Planes crashes and burns

Planes+crashes+and+burns

Doug Laman, Staff Reporter

In the early part of the 21st Century, DisneyToon Studios created direct to video sequels to several of Disney’s most beloved animated classics, including such horrific features like “The Lion King II: Simba’s Pride” and “The Little Mermaid II: Return To The Sea.” All of these featured poor scripting, shoddy animation and an obvious disrespect to the beloved animated features they were following. This trend was discontinued in 2006, with DisneyToon studios only making “Tinker Bell” movies for the time being. Now, they finally get a new release, “Planes,” which is a spin-off of the beloved PIXAR franchise “Cars,” that allows them to continue their tradition of creating horrible continuations to good films.

Dusty Crophopper (Dane Cook, in his much anticipated return to the big screen) is a crop duster who dreams of racing. With the help of friends Chug (Brad Garrett) and Dottie (Teri Hatcher), he ends up making it into a race around the world, the winner of which will gain glory and fame. The only problem is he’s afraid of heights (cue record scratch). The never ending suspense leaves the entire audience wondering “How on Earth was this deemed fit to be released to human beings?”

The true downfall of “Planes” comes in its lack of anything that would make a movie worthwhile: lovable characters, laughs, drama. The protagonist here has a voice that’s both whiny and hate-able- the kind that’s more likely to drum up irritation than sympathy. To boot, he’s surrounded by racers from different corners of the globe, some from India, some from England, etc. What could’ve been a groundbreaking moment to introduce new cultures and ideals in a mainstream animated motion picture winds up being pointless; all these characters are so shallow they make the stereotypes presented in a Family Guy cutaway gag look nuanced. To boot, very few of these supporting characters even do anything important to the plot, they just pop up, say a line of dialogue or two and then leave, reducing the supporting cast to being little more than a blatant toy ad.

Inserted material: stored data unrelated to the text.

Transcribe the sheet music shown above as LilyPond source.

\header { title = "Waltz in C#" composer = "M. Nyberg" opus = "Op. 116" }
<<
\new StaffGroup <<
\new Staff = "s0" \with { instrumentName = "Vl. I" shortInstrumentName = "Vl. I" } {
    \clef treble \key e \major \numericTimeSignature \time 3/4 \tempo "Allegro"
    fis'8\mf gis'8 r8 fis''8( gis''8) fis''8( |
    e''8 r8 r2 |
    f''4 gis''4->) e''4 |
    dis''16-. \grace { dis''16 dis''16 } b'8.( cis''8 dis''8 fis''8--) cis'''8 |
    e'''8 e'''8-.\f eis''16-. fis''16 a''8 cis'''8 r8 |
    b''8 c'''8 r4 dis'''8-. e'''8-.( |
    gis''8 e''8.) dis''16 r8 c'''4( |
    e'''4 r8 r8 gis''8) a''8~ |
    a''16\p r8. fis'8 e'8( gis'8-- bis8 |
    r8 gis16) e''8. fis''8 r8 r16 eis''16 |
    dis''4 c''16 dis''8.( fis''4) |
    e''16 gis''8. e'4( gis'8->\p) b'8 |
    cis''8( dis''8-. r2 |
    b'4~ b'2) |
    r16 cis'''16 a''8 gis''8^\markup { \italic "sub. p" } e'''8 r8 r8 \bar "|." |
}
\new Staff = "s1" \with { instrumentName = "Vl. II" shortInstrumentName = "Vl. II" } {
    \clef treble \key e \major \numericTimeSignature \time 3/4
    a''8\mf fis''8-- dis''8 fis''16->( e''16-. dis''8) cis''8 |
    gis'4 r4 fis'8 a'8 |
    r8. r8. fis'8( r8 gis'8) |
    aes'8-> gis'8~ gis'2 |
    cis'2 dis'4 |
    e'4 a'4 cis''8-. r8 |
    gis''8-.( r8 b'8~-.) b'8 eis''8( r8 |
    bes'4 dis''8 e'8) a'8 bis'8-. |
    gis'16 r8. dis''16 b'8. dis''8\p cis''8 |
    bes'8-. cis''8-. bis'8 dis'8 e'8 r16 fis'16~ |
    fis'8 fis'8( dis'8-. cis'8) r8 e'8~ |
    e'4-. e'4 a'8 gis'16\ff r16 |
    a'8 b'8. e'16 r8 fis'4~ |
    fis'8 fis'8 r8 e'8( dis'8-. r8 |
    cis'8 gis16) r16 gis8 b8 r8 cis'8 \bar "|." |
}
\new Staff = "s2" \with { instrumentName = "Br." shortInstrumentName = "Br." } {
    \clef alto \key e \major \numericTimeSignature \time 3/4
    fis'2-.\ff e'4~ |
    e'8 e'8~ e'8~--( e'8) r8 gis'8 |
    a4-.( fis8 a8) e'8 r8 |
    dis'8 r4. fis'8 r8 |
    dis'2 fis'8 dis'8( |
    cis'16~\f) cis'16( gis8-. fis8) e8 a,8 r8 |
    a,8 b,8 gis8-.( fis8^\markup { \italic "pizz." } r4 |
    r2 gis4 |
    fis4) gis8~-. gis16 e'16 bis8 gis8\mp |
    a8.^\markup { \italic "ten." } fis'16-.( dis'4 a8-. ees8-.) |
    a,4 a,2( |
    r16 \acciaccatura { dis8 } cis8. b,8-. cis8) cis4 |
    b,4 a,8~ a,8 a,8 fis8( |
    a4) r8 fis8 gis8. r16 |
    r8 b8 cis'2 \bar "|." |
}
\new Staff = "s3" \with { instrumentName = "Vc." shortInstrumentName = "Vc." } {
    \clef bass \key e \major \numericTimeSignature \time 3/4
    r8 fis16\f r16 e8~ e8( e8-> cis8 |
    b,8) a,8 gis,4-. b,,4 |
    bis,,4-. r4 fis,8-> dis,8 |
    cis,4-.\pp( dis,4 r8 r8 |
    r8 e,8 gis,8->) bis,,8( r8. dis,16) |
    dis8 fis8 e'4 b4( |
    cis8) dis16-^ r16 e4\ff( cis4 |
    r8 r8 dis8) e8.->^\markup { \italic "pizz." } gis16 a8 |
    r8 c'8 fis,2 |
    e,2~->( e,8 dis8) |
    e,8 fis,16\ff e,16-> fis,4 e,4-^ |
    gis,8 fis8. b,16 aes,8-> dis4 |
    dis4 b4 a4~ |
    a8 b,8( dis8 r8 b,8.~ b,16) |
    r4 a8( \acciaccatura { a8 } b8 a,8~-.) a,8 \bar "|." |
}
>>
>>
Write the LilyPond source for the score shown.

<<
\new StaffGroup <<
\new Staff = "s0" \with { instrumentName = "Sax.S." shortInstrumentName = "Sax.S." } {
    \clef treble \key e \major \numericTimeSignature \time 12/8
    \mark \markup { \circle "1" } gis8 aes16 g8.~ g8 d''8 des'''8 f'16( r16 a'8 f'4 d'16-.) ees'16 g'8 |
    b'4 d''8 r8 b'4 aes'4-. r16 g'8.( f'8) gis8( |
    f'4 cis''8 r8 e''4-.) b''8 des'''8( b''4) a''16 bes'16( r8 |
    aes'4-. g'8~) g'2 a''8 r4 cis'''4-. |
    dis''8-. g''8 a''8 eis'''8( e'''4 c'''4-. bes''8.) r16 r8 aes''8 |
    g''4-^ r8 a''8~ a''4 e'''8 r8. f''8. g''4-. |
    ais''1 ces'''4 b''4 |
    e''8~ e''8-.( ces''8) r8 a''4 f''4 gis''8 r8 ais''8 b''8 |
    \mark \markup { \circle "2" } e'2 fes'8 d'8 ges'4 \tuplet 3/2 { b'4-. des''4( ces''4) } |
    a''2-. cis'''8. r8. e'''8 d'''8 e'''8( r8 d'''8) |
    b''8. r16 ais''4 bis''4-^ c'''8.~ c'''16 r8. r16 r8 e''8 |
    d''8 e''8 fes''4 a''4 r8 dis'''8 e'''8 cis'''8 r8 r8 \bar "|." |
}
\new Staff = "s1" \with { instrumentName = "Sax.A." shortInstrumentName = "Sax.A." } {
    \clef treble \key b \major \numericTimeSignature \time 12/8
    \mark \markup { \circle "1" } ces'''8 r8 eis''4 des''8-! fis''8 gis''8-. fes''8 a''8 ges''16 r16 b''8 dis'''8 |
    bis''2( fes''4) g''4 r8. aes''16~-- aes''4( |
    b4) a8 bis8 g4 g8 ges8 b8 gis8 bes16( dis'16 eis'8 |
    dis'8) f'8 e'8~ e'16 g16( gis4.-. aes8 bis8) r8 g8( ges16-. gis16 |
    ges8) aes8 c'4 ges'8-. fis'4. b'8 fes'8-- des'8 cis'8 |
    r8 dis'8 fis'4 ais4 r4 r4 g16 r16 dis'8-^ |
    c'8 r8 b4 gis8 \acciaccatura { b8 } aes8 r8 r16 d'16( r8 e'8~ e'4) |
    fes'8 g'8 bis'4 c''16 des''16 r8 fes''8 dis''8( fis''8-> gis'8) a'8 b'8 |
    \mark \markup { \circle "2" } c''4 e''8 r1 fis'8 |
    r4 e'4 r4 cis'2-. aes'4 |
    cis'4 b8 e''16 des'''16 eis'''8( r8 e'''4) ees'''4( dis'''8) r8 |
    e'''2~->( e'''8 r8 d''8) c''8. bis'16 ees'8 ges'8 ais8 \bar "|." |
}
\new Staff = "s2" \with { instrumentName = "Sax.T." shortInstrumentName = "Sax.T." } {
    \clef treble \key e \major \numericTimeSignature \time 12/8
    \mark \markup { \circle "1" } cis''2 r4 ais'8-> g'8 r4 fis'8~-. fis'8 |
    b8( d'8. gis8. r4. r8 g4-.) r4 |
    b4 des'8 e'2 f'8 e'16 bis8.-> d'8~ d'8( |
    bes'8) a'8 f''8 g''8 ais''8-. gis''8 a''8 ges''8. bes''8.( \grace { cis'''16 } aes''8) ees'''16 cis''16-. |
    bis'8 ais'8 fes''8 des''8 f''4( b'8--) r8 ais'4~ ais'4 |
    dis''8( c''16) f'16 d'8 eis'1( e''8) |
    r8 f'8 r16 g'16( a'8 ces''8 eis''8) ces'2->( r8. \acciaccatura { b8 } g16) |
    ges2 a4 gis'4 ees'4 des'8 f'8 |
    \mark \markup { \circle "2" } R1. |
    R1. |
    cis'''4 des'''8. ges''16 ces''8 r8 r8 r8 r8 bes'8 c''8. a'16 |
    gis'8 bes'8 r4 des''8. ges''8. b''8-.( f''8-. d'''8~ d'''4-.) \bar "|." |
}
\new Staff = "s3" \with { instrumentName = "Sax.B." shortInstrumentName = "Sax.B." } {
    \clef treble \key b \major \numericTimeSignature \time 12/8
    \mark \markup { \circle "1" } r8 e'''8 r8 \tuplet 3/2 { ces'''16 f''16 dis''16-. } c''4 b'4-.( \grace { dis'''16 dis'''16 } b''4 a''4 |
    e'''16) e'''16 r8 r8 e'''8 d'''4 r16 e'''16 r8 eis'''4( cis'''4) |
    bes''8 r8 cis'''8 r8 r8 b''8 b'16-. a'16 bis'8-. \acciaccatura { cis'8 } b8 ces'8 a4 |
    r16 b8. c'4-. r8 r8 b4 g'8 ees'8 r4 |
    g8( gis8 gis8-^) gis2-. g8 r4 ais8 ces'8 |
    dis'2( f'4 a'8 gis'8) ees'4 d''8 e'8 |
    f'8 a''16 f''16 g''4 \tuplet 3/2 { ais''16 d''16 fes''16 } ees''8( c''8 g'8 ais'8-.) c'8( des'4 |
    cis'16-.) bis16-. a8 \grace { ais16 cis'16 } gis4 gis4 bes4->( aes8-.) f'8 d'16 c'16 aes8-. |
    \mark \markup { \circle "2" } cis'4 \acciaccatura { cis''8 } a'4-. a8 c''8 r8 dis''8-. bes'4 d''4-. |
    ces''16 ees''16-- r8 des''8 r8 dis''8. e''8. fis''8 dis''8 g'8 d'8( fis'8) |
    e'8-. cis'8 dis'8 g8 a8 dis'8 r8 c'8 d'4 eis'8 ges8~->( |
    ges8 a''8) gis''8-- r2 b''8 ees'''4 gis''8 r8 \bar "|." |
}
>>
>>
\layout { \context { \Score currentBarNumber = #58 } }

Perhaps the most laughable aspect of the film is its last minute attempt to inject emotion. (SPOILER ALERT for those who have an IQ in the negative number range and can’t predict this from a mile away). Dusty’s trainer, Skipper, who is always talking about his war history, is revealed to have lied about his war past. In reality, he only did a single mission due to him accidentally getting his whole squadron killed in combat. After an entire movie that’s been relentlessly bland and dull, this schizophrenically violent and dark scene is jolting and almost humorously out of place (it’s like if someone put a scene from “Reservoir Dogs” into an episode of “Teletubbies”) Such a blatant example of an inconsistent tone is only a piece of the almost beautiful awfulness of “Planes,” an hour and a half long toy commercial that is a wasteland of atrocious characters, no laughs and some pretty terrible voice acting (at least we got a movie that brought Sinbad, John Cleese and Julia Louis Dreyfus together). A film as abominable and stupid as it is boring, not only does “Planes” not soar, it never finds its way to the runway.